Write out each line below precisely, passing over the pictures.
----
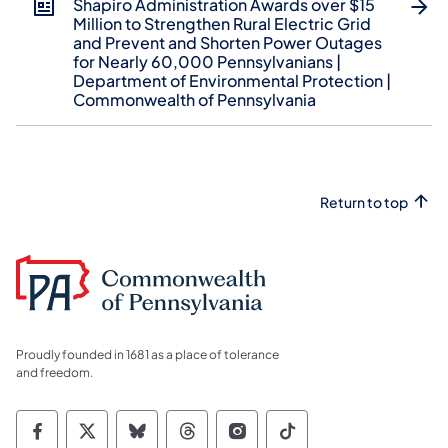
Shapiro Administration Awards over $15
Million to Strengthen Rural Electric Grid
and Prevent and Shorten Power Outages
for Nearly 60,000 Pennsylvanians |
Department of Environmental Protection |
Commonwealth of Pennsylvania
Return to top
Proudly founded in 1681 as a place of tolerance
and freedom.
Commonwealth of Pennsylvania Social Medi
Commonwealth of Pennsylvania Social 
Commonwealth of Pennsylvania So
Commonwealth of Pennsylvan
Commonwealth of Penns
Commonwealth of 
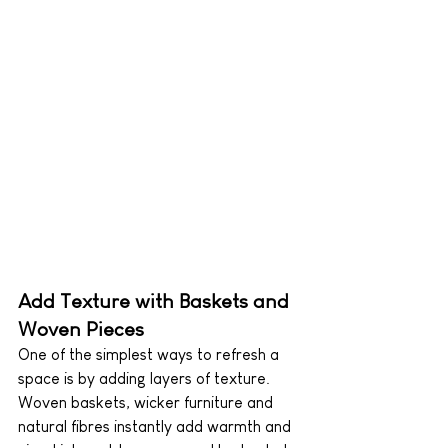
Add Texture with Baskets and 
Woven Pieces
One of the simplest ways to refresh a 
space is by adding layers of texture. 
Woven baskets, wicker furniture and 
natural fibres instantly add warmth and 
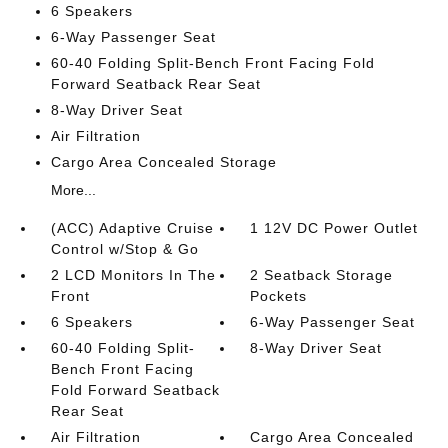
6 Speakers
6-Way Passenger Seat
60-40 Folding Split-Bench Front Facing Fold
Forward Seatback Rear Seat
8-Way Driver Seat
Air Filtration
Cargo Area Concealed Storage
More...
(ACC) Adaptive Cruise
1 12V DC Power Outlet
Control w/Stop & Go
2 LCD Monitors In The
2 Seatback Storage
Front
Pockets
6 Speakers
6-Way Passenger Seat
60-40 Folding Split-
8-Way Driver Seat
Bench Front Facing
Fold Forward Seatback
Rear Seat
Air Filtration
Cargo Area Concealed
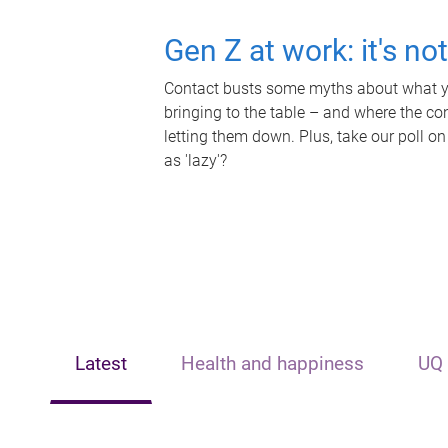
Gen Z at work: it's no
Contact busts some myths about what yo
bringing to the table – and where the c
letting them down. Plus, take our poll on
as 'lazy'?
Latest
Health and happiness
UQ 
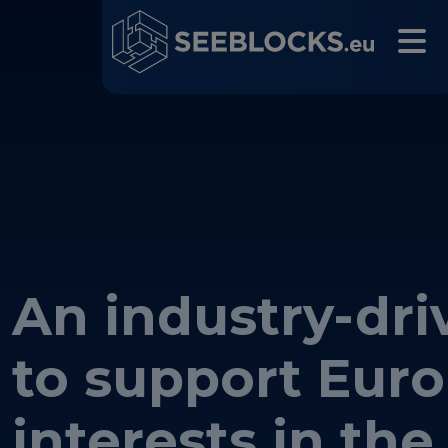
An industry-driv
Main navigation
to support Eur
interests in the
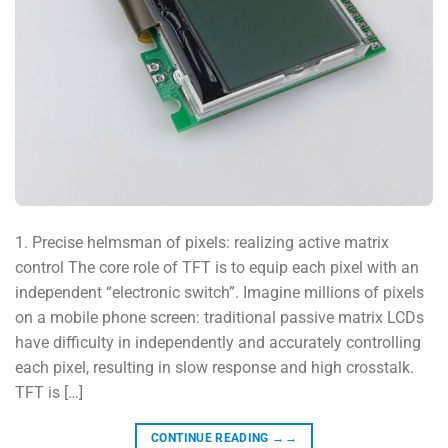
1. Precise helmsman of pixels: realizing active matrix
control The core role of TFT is to equip each pixel with an
independent “electronic switch”. Imagine millions of pixels
on a mobile phone screen: traditional passive matrix LCDs
have difficulty in independently and accurately controlling
each pixel, resulting in slow response and high crosstalk.
TFT is […]
CONTINUE READING
→→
----
# [Answer for this exercise]
Shapiro Administration Awards over $15
Million to Strengthen Rural Electric Grid
and Prevent and Shorten Power Outages
for Nearly 60,000 Pennsylvanians |
Department of Environmental Protection |
Commonwealth of Pennsylvania
Return to top
Proudly founded in 1681 as a place of tolerance
and freedom.
Commonwealth of Pennsylvania Social Medi
Commonwealth of Pennsylvania Social 
Commonwealth of Pennsylvania So
Commonwealth of Pennsylvan
Commonwealth of Penns
Commonwealth of 
Add Texture with Baskets and 
Woven Pieces
One of the simplest ways to refresh a 
space is by adding layers of texture. 
Woven baskets, wicker furniture and 
natural fibres instantly add warmth and 
6 Speakers
6-Way Passenger Seat
60-40 Folding Split-Bench Front Facing Fold
Forward Seatback Rear Seat
8-Way Driver Seat
Air Filtration
Cargo Area Concealed Storage
More...
(ACC) Adaptive Cruise
1 12V DC Power Outlet
Control w/Stop & Go
2 LCD Monitors In The
2 Seatback Storage
Front
Pockets
6 Speakers
6-Way Passenger Seat
60-40 Folding Split-
8-Way Driver Seat
Bench Front Facing
Fold Forward Seatback
Rear Seat
Air Filtration
Cargo Area Concealed
Gen Z at work: it's no
Contact busts some myths about what yo
bringing to the table – and where the c
letting them down. Plus, take our poll on
as 'lazy'?
Latest
Health and happiness
UQ 
An industry-driv
Main navigation
to support Eur
interests in the
1. Precise helmsman of pixels: realizing active matrix
control The core role of TFT is to equip each pixel with an
independent “electronic switch”. Imagine millions of pixels
on a mobile phone screen: traditional passive matrix LCDs
have difficulty in independently and accurately controlling
each pixel, resulting in slow response and high crosstalk.
TFT is […]
CONTINUE READING
→→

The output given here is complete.